### SELECTION ###

First, products need to be locally available. Depending upon the operational model, regional product availability could be sufficient, especially when the respective retailer generates enough volume to justify frequent pickup/delivery routes to the main urban centers. That said, same-day delivery still remains a service limited to urbanized areas, and is rarely available to the entire population of a country. Multichannel retailers already have local product availability because they maintain a network of stores. Online retailers, on the other hand, will first need to invest in building up a network of local urban warehouses.
Second, retailers need to have a real-time overview of their inventories across their warehouses and outlets, otherwise it will not be possible to determine whether the goods are available for same-day delivery during the checkout process. Many retailers still struggle with this hurdle, which requires that they invest more in their IT infrastructures. The logistics provider needs to be informed of where and when to pick up the shipment via a real-time interface, with the information preferably being fed directly into the respective transportation management system.
Third, the picking and packing processes need to be fast, and fast-tracked over regular orders wherever necessary. Experience at Amazon has shown that significant investment in the logistics infrastructure is necessary to reduce lead time. Retailers planning to ship from their stores first need to develop the capability to efficiently fulfill the orders in-store. The introduction of click and collect serves as a prestage to the introduction of same-day delivery.
Fourth and finally, last-mile delivery needs to be flexible enough to pick up and deliver orders adhoc or multiple times throughout the day. Dynamic rerouting using geo-fencing allows logistics providers to instantly respond to new shipments. For logistics providers using a transition point, the ability to fast-track same-day delivery shipments in sorting stations is crucial.
Once these four prerequisites have been fulfilled, same-day delivery turns into a pure game of scale.
The example of USPS’ suspended Metro Post same-day delivery pilot in San Francisco shows that the implementation of the service is far from trivial. The pilot will be suspended by March 1, 2014, while a similar pilot in New York City continues. The service offered to deliver e-commerce products between 4 p.m. and 8 p.m. when ordered by 2 p.m. on the same day within the San Francisco area. According to a report from the USPS Inspector General the service failed to attract sufficient parcel volumes: Only 95 packages were sent by the six participating retailers over a 5-month period (as of June 2013), while the target was to have 200 packages per delivery day. The reasons cited for the failure of the program included that the service did not provide signature confirmation and did not allow purchase of exact postage for deliveries—it required purchase of postage in dollar increments rather than exact amounts. The foremost issue,
however, was that only one large retailer got involved and that the small retailers in the pilot did not generate the target daily parcel volume.

### RECORDS SHOWN ###

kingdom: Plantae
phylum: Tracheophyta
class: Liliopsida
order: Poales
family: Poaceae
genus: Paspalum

###

Answer these questions from the same-day delivery text:
(a) According to the text, what serves as a prestage to the introduction of same-day delivery?
(b) What allows logistics providers to instantly respond to new shipments?
(c) How many packages did the six participating retailers send in the San Francisco pilot over the 5-month period?
The data has no connection to the same-day delivery text.

ANSWER TO THE EXERCISE
(a) The introduction of click and collect.
(b) Dynamic rerouting using geo-fencing.
(c) 95 packages.